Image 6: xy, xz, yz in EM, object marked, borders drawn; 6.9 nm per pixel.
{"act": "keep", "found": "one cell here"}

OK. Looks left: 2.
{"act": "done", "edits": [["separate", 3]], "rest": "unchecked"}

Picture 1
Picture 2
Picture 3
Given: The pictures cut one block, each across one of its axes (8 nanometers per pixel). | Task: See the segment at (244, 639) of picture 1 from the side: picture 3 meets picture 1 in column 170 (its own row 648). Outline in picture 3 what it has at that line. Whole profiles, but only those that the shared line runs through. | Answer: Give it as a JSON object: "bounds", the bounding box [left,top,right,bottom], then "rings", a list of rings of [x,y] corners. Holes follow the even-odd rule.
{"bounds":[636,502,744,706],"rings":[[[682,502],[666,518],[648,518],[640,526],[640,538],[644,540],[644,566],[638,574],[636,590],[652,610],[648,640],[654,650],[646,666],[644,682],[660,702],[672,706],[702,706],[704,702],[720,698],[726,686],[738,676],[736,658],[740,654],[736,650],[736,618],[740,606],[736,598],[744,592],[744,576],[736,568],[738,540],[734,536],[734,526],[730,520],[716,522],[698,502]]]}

...

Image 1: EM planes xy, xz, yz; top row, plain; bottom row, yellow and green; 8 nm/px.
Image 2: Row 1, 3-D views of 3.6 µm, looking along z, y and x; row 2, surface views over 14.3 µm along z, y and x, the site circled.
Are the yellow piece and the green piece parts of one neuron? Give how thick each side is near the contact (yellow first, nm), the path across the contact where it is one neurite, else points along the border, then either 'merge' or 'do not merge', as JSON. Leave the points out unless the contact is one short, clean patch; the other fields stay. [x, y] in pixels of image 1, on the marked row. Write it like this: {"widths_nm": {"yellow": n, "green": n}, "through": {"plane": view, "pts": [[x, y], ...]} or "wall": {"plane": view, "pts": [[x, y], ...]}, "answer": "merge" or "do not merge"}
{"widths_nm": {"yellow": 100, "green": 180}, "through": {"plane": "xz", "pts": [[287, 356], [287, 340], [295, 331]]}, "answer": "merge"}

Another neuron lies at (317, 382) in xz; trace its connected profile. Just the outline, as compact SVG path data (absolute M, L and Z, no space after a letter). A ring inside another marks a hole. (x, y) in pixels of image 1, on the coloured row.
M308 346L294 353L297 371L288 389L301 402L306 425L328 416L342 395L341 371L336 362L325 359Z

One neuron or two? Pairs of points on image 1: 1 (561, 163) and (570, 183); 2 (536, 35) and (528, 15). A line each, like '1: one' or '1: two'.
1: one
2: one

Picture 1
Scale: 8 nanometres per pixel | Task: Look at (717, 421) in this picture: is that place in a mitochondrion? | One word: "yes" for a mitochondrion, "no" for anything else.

* * *

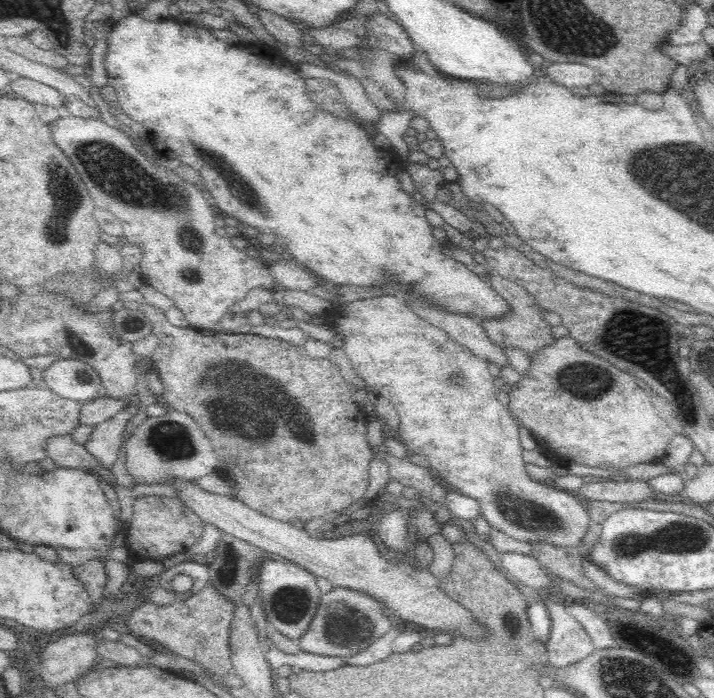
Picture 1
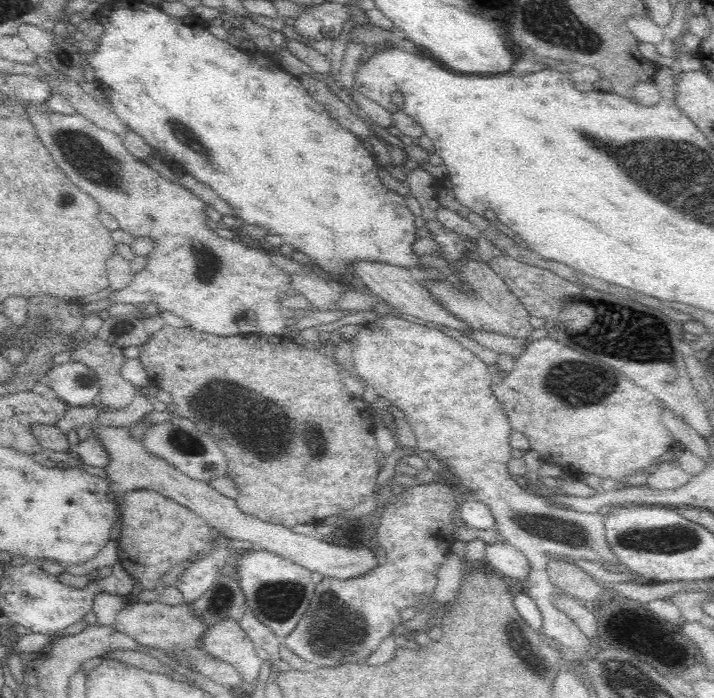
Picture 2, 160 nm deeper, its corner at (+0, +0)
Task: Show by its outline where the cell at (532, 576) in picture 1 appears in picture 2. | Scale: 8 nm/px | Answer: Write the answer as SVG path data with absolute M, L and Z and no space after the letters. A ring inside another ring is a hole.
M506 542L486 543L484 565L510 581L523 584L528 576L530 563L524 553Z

* [Assignment]:
Starting at the line that contains "Another neuron lies" and stopping after the line that contains "Scale: 8 nanometres", write out every line exactly as it appears above, and no other line.

* [Solution to this exercise]:
Another neuron lies at (317, 382) in xz; trace its connected profile. Just the outline, as compact SVG path data (absolute M, L and Z, no space after a letter). A ring inside another marks a hole. (x, y) in pixels of image 1, on the coloured row.
M308 346L294 353L297 371L288 389L301 402L306 425L328 416L342 395L341 371L336 362L325 359Z

One neuron or two? Pairs of points on image 1: 1 (561, 163) and (570, 183); 2 (536, 35) and (528, 15). A line each, like '1: one' or '1: two'.
1: one
2: one

Picture 1
Scale: 8 nanometres per pixel | Task: Look at (717, 421) in this picture: is that place in a mitochondrion? | One word: "yes" for a mitochondrion, "no" for anything else.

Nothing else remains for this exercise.